=== MATERIAL PROVIDED ===
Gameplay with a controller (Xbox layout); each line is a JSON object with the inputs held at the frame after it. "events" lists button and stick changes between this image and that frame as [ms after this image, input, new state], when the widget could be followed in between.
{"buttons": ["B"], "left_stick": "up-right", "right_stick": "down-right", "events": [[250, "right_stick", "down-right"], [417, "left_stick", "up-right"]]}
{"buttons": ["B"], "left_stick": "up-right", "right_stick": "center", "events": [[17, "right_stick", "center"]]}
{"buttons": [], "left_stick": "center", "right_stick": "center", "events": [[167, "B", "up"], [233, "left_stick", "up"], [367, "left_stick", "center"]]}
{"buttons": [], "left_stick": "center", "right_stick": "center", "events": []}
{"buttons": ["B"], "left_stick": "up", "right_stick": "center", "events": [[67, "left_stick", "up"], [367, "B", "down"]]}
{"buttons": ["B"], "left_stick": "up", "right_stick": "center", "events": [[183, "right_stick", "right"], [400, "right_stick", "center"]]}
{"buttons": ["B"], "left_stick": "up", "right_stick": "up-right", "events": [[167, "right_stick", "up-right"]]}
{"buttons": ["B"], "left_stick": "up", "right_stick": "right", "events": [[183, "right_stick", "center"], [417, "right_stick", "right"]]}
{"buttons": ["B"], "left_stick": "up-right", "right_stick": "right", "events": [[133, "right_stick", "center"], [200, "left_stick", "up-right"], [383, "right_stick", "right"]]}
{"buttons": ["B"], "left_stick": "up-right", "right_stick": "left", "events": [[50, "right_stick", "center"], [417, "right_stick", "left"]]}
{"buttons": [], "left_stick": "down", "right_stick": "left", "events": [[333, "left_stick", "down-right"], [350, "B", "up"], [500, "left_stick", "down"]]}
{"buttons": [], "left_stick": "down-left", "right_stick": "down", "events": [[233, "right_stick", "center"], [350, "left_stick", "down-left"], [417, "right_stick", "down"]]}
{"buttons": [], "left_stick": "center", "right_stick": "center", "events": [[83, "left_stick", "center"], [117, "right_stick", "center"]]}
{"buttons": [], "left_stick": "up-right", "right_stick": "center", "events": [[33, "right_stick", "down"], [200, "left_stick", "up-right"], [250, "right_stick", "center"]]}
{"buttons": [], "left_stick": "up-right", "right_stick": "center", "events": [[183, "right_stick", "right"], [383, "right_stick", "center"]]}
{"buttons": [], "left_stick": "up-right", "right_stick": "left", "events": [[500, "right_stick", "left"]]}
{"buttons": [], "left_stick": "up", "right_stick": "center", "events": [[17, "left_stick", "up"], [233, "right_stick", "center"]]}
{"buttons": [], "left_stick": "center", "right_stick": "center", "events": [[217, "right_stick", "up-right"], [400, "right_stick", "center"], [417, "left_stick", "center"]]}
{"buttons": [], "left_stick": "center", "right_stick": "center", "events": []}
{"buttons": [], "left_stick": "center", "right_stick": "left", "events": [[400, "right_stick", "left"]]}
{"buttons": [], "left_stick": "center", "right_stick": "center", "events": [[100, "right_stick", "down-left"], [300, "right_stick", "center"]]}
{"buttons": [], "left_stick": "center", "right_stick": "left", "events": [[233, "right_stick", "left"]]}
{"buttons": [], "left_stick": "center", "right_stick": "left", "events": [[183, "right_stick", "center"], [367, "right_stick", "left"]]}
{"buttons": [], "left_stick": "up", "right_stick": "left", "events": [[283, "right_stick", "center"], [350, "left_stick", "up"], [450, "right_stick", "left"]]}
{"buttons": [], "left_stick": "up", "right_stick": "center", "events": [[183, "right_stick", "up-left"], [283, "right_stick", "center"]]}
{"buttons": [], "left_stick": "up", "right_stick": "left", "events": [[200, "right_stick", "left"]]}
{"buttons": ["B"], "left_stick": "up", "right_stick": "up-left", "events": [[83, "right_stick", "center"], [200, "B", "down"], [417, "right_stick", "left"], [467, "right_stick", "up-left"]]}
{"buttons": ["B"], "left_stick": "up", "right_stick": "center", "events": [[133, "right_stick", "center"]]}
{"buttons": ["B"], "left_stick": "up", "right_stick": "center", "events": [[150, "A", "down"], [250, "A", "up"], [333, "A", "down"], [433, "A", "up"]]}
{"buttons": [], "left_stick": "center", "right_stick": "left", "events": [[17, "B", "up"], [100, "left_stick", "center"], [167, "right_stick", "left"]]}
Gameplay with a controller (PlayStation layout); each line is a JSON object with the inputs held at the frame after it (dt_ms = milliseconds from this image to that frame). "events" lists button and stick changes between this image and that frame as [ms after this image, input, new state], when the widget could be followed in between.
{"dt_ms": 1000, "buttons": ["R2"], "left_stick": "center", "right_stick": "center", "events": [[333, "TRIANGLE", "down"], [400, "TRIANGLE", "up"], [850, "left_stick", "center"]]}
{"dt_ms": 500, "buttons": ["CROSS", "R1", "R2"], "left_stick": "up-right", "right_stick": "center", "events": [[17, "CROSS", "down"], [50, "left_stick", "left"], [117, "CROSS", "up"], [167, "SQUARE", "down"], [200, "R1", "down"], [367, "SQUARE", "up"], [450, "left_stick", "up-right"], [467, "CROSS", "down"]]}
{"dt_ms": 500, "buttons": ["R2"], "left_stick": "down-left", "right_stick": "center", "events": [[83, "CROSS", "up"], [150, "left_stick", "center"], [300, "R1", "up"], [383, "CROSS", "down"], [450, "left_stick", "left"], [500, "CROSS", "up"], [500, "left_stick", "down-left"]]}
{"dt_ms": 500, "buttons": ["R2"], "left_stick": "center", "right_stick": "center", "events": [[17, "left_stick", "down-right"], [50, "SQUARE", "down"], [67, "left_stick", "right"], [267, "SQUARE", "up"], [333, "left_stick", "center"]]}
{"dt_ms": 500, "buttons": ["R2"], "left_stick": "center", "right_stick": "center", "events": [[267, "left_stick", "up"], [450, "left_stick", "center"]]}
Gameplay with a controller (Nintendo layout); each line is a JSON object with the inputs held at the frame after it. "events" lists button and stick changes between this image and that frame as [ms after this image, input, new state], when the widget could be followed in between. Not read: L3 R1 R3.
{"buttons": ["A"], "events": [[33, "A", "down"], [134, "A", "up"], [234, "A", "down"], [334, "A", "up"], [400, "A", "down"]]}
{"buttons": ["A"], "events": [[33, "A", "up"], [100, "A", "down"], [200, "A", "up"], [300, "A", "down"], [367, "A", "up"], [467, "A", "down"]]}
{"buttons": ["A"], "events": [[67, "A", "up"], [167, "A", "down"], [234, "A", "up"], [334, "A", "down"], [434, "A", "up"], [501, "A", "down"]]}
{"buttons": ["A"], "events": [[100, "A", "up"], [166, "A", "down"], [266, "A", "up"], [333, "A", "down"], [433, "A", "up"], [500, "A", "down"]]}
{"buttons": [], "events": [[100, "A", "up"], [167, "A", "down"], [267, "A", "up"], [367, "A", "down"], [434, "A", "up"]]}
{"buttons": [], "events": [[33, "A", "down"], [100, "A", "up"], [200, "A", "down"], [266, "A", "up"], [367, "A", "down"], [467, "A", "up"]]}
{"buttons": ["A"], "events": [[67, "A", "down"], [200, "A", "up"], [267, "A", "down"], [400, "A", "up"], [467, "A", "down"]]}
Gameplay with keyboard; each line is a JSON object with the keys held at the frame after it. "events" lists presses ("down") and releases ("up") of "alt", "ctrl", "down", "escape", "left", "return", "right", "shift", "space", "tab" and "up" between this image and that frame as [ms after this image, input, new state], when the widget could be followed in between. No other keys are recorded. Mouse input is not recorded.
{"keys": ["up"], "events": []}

=== WHAT THIS TASK INVOLVES ===
A word-for-word restatement of all the records is required.

=== RESPONSE TO THIS EXERCISE ===
Gameplay with a controller (Xbox layout); each line is a JSON object with the inputs held at the frame after it. "events" lists button and stick changes between this image and that frame as [ms after this image, input, new state], when the widget could be followed in between.
{"buttons": ["B"], "left_stick": "up-right", "right_stick": "down-right", "events": [[250, "right_stick", "down-right"], [417, "left_stick", "up-right"]]}
{"buttons": ["B"], "left_stick": "up-right", "right_stick": "center", "events": [[17, "right_stick", "center"]]}
{"buttons": [], "left_stick": "center", "right_stick": "center", "events": [[167, "B", "up"], [233, "left_stick", "up"], [367, "left_stick", "center"]]}
{"buttons": [], "left_stick": "center", "right_stick": "center", "events": []}
{"buttons": ["B"], "left_stick": "up", "right_stick": "center", "events": [[67, "left_stick", "up"], [367, "B", "down"]]}
{"buttons": ["B"], "left_stick": "up", "right_stick": "center", "events": [[183, "right_stick", "right"], [400, "right_stick", "center"]]}
{"buttons": ["B"], "left_stick": "up", "right_stick": "up-right", "events": [[167, "right_stick", "up-right"]]}
{"buttons": ["B"], "left_stick": "up", "right_stick": "right", "events": [[183, "right_stick", "center"], [417, "right_stick", "right"]]}
{"buttons": ["B"], "left_stick": "up-right", "right_stick": "right", "events": [[133, "right_stick", "center"], [200, "left_stick", "up-right"], [383, "right_stick", "right"]]}
{"buttons": ["B"], "left_stick": "up-right", "right_stick": "left", "events": [[50, "right_stick", "center"], [417, "right_stick", "left"]]}
{"buttons": [], "left_stick": "down", "right_stick": "left", "events": [[333, "left_stick", "down-right"], [350, "B", "up"], [500, "left_stick", "down"]]}
{"buttons": [], "left_stick": "down-left", "right_stick": "down", "events": [[233, "right_stick", "center"], [350, "left_stick", "down-left"], [417, "right_stick", "down"]]}
{"buttons": [], "left_stick": "center", "right_stick": "center", "events": [[83, "left_stick", "center"], [117, "right_stick", "center"]]}
{"buttons": [], "left_stick": "up-right", "right_stick": "center", "events": [[33, "right_stick", "down"], [200, "left_stick", "up-right"], [250, "right_stick", "center"]]}
{"buttons": [], "left_stick": "up-right", "right_stick": "center", "events": [[183, "right_stick", "right"], [383, "right_stick", "center"]]}
{"buttons": [], "left_stick": "up-right", "right_stick": "left", "events": [[500, "right_stick", "left"]]}
{"buttons": [], "left_stick": "up", "right_stick": "center", "events": [[17, "left_stick", "up"], [233, "right_stick", "center"]]}
{"buttons": [], "left_stick": "center", "right_stick": "center", "events": [[217, "right_stick", "up-right"], [400, "right_stick", "center"], [417, "left_stick", "center"]]}
{"buttons": [], "left_stick": "center", "right_stick": "center", "events": []}
{"buttons": [], "left_stick": "center", "right_stick": "left", "events": [[400, "right_stick", "left"]]}
{"buttons": [], "left_stick": "center", "right_stick": "center", "events": [[100, "right_stick", "down-left"], [300, "right_stick", "center"]]}
{"buttons": [], "left_stick": "center", "right_stick": "left", "events": [[233, "right_stick", "left"]]}
{"buttons": [], "left_stick": "center", "right_stick": "left", "events": [[183, "right_stick", "center"], [367, "right_stick", "left"]]}
{"buttons": [], "left_stick": "up", "right_stick": "left", "events": [[283, "right_stick", "center"], [350, "left_stick", "up"], [450, "right_stick", "left"]]}
{"buttons": [], "left_stick": "up", "right_stick": "center", "events": [[183, "right_stick", "up-left"], [283, "right_stick", "center"]]}
{"buttons": [], "left_stick": "up", "right_stick": "left", "events": [[200, "right_stick", "left"]]}
{"buttons": ["B"], "left_stick": "up", "right_stick": "up-left", "events": [[83, "right_stick", "center"], [200, "B", "down"], [417, "right_stick", "left"], [467, "right_stick", "up-left"]]}
{"buttons": ["B"], "left_stick": "up", "right_stick": "center", "events": [[133, "right_stick", "center"]]}
{"buttons": ["B"], "left_stick": "up", "right_stick": "center", "events": [[150, "A", "down"], [250, "A", "up"], [333, "A", "down"], [433, "A", "up"]]}
{"buttons": [], "left_stick": "center", "right_stick": "left", "events": [[17, "B", "up"], [100, "left_stick", "center"], [167, "right_stick", "left"]]}
Gameplay with a controller (PlayStation layout); each line is a JSON object with the inputs held at the frame after it (dt_ms = milliseconds from this image to that frame). "events" lists button and stick changes between this image and that frame as [ms after this image, input, new state], when the widget could be followed in between.
{"dt_ms": 1000, "buttons": ["R2"], "left_stick": "center", "right_stick": "center", "events": [[333, "TRIANGLE", "down"], [400, "TRIANGLE", "up"], [850, "left_stick", "center"]]}
{"dt_ms": 500, "buttons": ["CROSS", "R1", "R2"], "left_stick": "up-right", "right_stick": "center", "events": [[17, "CROSS", "down"], [50, "left_stick", "left"], [117, "CROSS", "up"], [167, "SQUARE", "down"], [200, "R1", "down"], [367, "SQUARE", "up"], [450, "left_stick", "up-right"], [467, "CROSS", "down"]]}
{"dt_ms": 500, "buttons": ["R2"], "left_stick": "down-left", "right_stick": "center", "events": [[83, "CROSS", "up"], [150, "left_stick", "center"], [300, "R1", "up"], [383, "CROSS", "down"], [450, "left_stick", "left"], [500, "CROSS", "up"], [500, "left_stick", "down-left"]]}
{"dt_ms": 500, "buttons": ["R2"], "left_stick": "center", "right_stick": "center", "events": [[17, "left_stick", "down-right"], [50, "SQUARE", "down"], [67, "left_stick", "right"], [267, "SQUARE", "up"], [333, "left_stick", "center"]]}
{"dt_ms": 500, "buttons": ["R2"], "left_stick": "center", "right_stick": "center", "events": [[267, "left_stick", "up"], [450, "left_stick", "center"]]}
Gameplay with a controller (Nintendo layout); each line is a JSON object with the inputs held at the frame after it. "events" lists button and stick changes between this image and that frame as [ms after this image, input, new state], when the widget could be followed in between. Not read: L3 R1 R3.
{"buttons": ["A"], "events": [[33, "A", "down"], [134, "A", "up"], [234, "A", "down"], [334, "A", "up"], [400, "A", "down"]]}
{"buttons": ["A"], "events": [[33, "A", "up"], [100, "A", "down"], [200, "A", "up"], [300, "A", "down"], [367, "A", "up"], [467, "A", "down"]]}
{"buttons": ["A"], "events": [[67, "A", "up"], [167, "A", "down"], [234, "A", "up"], [334, "A", "down"], [434, "A", "up"], [501, "A", "down"]]}
{"buttons": ["A"], "events": [[100, "A", "up"], [166, "A", "down"], [266, "A", "up"], [333, "A", "down"], [433, "A", "up"], [500, "A", "down"]]}
{"buttons": [], "events": [[100, "A", "up"], [167, "A", "down"], [267, "A", "up"], [367, "A", "down"], [434, "A", "up"]]}
{"buttons": [], "events": [[33, "A", "down"], [100, "A", "up"], [200, "A", "down"], [266, "A", "up"], [367, "A", "down"], [467, "A", "up"]]}
{"buttons": ["A"], "events": [[67, "A", "down"], [200, "A", "up"], [267, "A", "down"], [400, "A", "up"], [467, "A", "down"]]}
Gameplay with keyboard; each line is a JSON object with the keys held at the frame after it. "events" lists presses ("down") and releases ("up") of "alt", "ctrl", "down", "escape", "left", "return", "right", "shift", "space", "tab" and "up" between this image and that frame as [ms after this image, input, new state], when the widget could be followed in between. No other keys are recorded. Mouse input is not recorded.
{"keys": ["up"], "events": []}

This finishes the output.